A jury at the High Court in Edinburgh today found Ross Taggart guilty of killing his mother, Carol Anne Taggart. This is the full sentencing statement by judge Lord Uist:
“Ross Taggart, you have been convicted by the unanimous verdict of the jury of the terrible crime of the murder of your mother, a woman who did a great deal, indeed probably too much, for you in the course of her life.
“In the course of an argument on 21 or 22 December last year you caused her head injuries and throttled her to death. You thereafter embarked on a calculated course of deceit by reporting her as missing to the police and persistently lying about your actions.
“Within hours of having taken your mother’s life you accessed a dating website on the internet and arranged for later that day a casual sexual encounter with a woman previously unknown to you.
“You wrapped your mother’s body in linen from the house and caravan which she owned, tied together with twine from your bedroom in the caravan, and placed it in the void under the wooden stairway to a nearby caravan, where it was discovered by the police on 11 January this year.

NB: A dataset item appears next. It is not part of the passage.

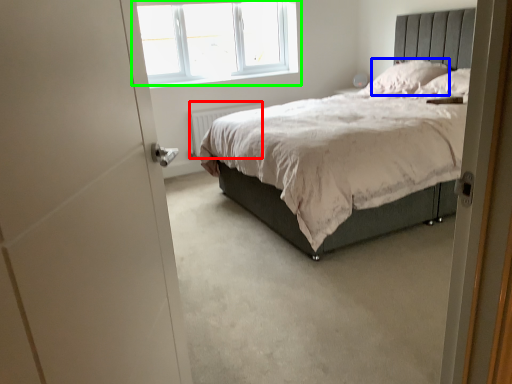
Question: Based on their relative distances, which object is farther from radiator (highlighted by a red box)? Choose from pillow (highlighted by a blue box) and window (highlighted by a green box).

Choices:
 (A) pillow
 (B) window

Answer: (A)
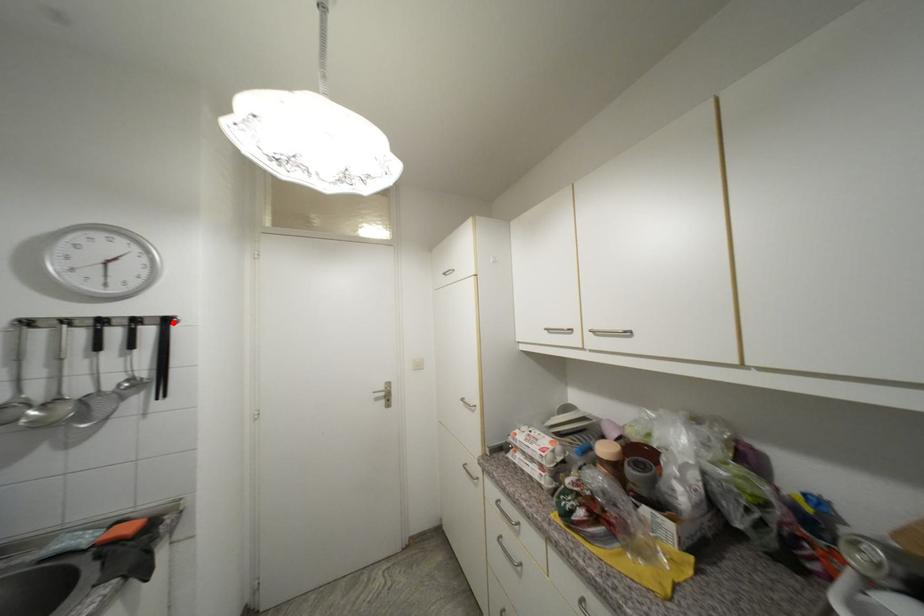
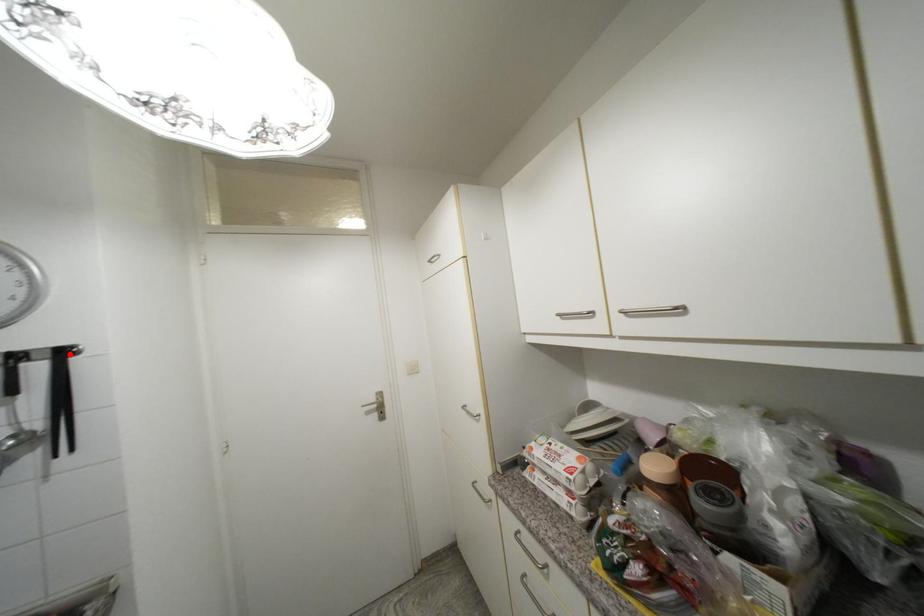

“You have shown no regret or remorse and even continued to deny your involvement before the jury in the face of overwhelming and unanswerable evidence against you. Your response to the evidence against you was at times ludicrous. How you have lived with your conscience since you murdered your mother I do not know.
“The sentence for murder is fixed by law and I must now impose that sentence on you. I sentence you to imprisonment for life.
“I must also fix the punishment part of your sentence, which is the period you must spend in full in prison in order to satisfy the requirements of punishment and deterrence before you can even apply to the Parole Board for Scotland to be released on licence.
“In fixing that period I take into account not only the circumstances of the murder itself but also your conduct thereafter as set out in charge 2, on which I formally admonish you.
“I fix the punishment part of your sentence at 18 years. You must not assume that you will automatically be released at the end of that period: you will be released only when the Parole Board for Scotland is satisfied that it is no longer necessary for the protection of the public that you continue to be confined in prison.
“Your sentence will run from 14 January 2015.”